VM and jailed processes

Andrew andrew.chace at gmail.com
Sun May 14 11:07:06 PDT 2006


On Sun, 2006-05-14 at 07:45 -0400, Chuck Swiger wrote:
> Andrew wrote:
> > It's my understanding that if there is more than one instance of a
> > specific application running, then portions of the code are shared in
> > memory. I would assume that would apply to dynamically linked
> > applications as well; i.e. if two different applications are linked
> > against the same library, the given code exists in only one location in
> > memory.

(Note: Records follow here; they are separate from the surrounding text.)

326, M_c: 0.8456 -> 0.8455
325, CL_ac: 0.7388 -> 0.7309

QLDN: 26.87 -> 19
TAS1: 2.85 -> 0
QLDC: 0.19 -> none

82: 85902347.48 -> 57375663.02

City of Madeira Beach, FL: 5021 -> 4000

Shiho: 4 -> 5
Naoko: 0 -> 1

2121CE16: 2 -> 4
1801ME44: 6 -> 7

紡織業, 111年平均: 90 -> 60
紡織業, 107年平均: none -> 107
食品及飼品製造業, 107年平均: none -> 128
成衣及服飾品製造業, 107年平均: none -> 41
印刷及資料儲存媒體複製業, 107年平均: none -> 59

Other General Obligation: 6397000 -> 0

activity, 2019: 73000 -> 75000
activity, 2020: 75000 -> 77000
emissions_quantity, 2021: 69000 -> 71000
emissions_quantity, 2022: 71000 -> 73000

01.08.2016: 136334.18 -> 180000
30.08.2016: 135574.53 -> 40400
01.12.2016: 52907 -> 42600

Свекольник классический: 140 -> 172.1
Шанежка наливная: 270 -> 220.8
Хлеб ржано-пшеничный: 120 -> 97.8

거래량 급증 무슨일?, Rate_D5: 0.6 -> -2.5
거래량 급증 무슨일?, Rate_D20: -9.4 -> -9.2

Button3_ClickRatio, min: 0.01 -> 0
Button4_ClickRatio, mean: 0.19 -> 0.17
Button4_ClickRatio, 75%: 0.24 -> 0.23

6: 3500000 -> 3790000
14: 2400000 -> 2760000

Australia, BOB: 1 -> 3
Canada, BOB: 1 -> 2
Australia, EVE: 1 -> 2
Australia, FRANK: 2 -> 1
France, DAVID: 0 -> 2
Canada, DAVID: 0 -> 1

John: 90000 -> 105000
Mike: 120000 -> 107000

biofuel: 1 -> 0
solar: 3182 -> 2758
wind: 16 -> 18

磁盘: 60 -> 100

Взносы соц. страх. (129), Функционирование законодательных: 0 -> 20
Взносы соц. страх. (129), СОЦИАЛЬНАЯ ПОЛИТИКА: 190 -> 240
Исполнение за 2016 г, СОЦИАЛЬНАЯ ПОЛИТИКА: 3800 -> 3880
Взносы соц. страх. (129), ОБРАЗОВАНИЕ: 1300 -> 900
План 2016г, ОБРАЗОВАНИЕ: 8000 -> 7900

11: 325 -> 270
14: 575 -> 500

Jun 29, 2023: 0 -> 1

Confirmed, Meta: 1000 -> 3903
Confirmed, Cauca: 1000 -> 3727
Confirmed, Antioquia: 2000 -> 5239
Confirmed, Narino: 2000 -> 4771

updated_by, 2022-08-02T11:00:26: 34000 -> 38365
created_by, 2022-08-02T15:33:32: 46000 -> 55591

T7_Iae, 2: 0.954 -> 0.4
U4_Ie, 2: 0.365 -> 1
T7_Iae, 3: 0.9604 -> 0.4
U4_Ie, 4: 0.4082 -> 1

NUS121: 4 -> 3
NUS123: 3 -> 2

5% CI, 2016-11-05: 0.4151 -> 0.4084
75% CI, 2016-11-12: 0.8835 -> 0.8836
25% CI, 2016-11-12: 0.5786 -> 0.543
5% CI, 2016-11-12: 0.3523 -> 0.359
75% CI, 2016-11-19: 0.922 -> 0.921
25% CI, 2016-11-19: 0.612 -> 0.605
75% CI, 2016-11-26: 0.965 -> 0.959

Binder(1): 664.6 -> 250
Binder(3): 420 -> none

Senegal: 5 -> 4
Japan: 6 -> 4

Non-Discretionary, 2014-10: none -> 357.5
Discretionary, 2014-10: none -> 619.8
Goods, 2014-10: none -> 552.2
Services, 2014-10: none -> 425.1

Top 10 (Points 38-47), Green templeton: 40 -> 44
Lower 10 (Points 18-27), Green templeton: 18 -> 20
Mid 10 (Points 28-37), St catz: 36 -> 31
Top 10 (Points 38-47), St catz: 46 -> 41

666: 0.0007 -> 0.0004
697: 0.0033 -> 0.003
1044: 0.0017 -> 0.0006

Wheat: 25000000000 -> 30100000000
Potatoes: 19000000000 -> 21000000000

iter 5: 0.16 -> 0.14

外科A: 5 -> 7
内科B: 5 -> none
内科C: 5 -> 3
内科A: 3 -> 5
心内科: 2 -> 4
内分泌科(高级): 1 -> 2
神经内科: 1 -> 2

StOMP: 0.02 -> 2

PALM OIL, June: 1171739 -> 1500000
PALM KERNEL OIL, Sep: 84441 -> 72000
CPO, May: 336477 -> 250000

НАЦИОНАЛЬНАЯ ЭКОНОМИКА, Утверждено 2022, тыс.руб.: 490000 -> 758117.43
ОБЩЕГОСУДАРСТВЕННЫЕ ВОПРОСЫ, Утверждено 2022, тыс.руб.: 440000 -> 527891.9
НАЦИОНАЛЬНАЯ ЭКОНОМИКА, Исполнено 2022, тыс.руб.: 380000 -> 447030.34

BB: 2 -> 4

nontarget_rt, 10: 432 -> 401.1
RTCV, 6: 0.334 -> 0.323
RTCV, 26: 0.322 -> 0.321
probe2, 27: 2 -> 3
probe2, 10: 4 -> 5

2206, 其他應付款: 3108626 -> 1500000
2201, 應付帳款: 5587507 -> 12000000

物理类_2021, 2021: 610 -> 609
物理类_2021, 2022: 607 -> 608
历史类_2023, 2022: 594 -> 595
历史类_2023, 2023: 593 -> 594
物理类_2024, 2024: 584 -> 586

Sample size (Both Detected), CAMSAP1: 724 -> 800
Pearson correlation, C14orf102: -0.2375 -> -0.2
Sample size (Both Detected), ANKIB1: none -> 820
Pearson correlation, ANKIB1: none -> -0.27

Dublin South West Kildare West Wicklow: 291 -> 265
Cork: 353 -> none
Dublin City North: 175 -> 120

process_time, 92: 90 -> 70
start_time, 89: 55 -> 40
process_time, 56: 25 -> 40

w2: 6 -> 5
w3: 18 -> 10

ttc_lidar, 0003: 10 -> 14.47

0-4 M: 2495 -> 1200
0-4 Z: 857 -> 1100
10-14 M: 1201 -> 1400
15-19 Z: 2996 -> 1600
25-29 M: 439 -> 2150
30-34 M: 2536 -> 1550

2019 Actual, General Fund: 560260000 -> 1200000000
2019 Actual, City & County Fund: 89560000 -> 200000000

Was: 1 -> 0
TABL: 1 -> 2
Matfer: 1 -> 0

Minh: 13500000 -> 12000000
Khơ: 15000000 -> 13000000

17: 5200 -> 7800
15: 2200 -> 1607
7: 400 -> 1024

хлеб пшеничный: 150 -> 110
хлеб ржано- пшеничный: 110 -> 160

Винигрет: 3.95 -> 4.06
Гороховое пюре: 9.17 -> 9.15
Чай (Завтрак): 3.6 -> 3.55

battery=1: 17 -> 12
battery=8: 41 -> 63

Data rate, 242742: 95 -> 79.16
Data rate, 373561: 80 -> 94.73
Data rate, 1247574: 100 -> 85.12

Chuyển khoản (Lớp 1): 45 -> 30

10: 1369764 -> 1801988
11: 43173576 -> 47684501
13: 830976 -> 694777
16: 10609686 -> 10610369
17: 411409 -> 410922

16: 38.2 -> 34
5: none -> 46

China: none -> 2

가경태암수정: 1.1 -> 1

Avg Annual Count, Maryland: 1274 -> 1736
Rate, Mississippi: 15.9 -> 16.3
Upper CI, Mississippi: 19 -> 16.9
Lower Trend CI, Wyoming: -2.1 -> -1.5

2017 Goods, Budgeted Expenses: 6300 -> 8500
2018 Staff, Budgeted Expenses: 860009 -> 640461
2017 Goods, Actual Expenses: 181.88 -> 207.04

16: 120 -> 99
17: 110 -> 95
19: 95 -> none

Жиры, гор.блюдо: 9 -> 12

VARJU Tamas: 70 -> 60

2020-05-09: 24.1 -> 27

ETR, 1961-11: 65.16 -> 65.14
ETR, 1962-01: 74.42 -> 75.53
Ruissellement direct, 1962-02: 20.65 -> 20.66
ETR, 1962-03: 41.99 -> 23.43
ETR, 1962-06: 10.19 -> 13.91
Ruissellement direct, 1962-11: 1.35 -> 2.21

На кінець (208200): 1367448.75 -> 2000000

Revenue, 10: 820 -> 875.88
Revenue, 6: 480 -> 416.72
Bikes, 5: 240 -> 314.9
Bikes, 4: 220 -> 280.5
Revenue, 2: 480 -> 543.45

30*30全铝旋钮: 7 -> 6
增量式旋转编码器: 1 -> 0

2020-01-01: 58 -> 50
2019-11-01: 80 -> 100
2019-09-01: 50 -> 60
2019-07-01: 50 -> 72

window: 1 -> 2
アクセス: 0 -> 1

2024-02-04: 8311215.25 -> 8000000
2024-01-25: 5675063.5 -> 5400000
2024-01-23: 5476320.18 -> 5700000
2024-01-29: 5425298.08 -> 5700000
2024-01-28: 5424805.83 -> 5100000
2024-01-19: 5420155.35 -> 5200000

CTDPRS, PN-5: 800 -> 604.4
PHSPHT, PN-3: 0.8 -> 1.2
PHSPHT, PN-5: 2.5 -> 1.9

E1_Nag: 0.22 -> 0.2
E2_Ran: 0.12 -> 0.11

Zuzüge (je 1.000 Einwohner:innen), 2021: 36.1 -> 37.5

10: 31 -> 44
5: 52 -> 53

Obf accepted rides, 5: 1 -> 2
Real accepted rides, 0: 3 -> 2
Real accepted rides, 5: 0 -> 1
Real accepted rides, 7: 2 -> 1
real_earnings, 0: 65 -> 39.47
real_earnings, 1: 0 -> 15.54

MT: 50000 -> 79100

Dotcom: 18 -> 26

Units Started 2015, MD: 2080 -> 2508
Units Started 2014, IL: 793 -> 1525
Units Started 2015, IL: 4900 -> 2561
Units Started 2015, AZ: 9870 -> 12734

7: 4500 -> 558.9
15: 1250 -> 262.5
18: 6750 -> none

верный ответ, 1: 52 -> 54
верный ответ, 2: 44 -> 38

Is this correct?
> 
> Yes.  The details are more complicated, but the portion of an executable 
> which contains code and does not change can be shared between many 
> processes from only one copy in physical RAM, and likewise for shared 
> libraries loaded by dynamic or runtime linking.
> 
> > The second portion of my question is, how does this apply to jailed
> > processes? Looking through the architecture handbook, I did not see any
> > references to VM, which leads me to believe that the standard rules
> > apply to jails as well. So, for instance, if I was to provide a hosting
> > service with numerous instances of Apache running in individual jails,
> > could I assume that base memory usage (ie idle, not serving requests)
> > would increase at a roughly linear rate.
> >   
> 
> The same thing applies to jails, and the static portions of apache/httpd 
> will only appear once in RAM, however, you are going to see roughly 
> linear increase in memory usage depending on the number of children 
> running, because there's anywhere from 1MB to 25MB or so of dynamic 
> memory being used per httpd which is specific to that process, depending 
> on which modules you're using and whether you are loading perl or PHP 
> scripts....
> 

Hi Chuck,

Thank you for the clarifications. It seems as though this will work
quite well; the hosting setup, that is. I would have to assume that this
has been done many times before, but it's always fun to have an idea pan
out the way that you expected it to!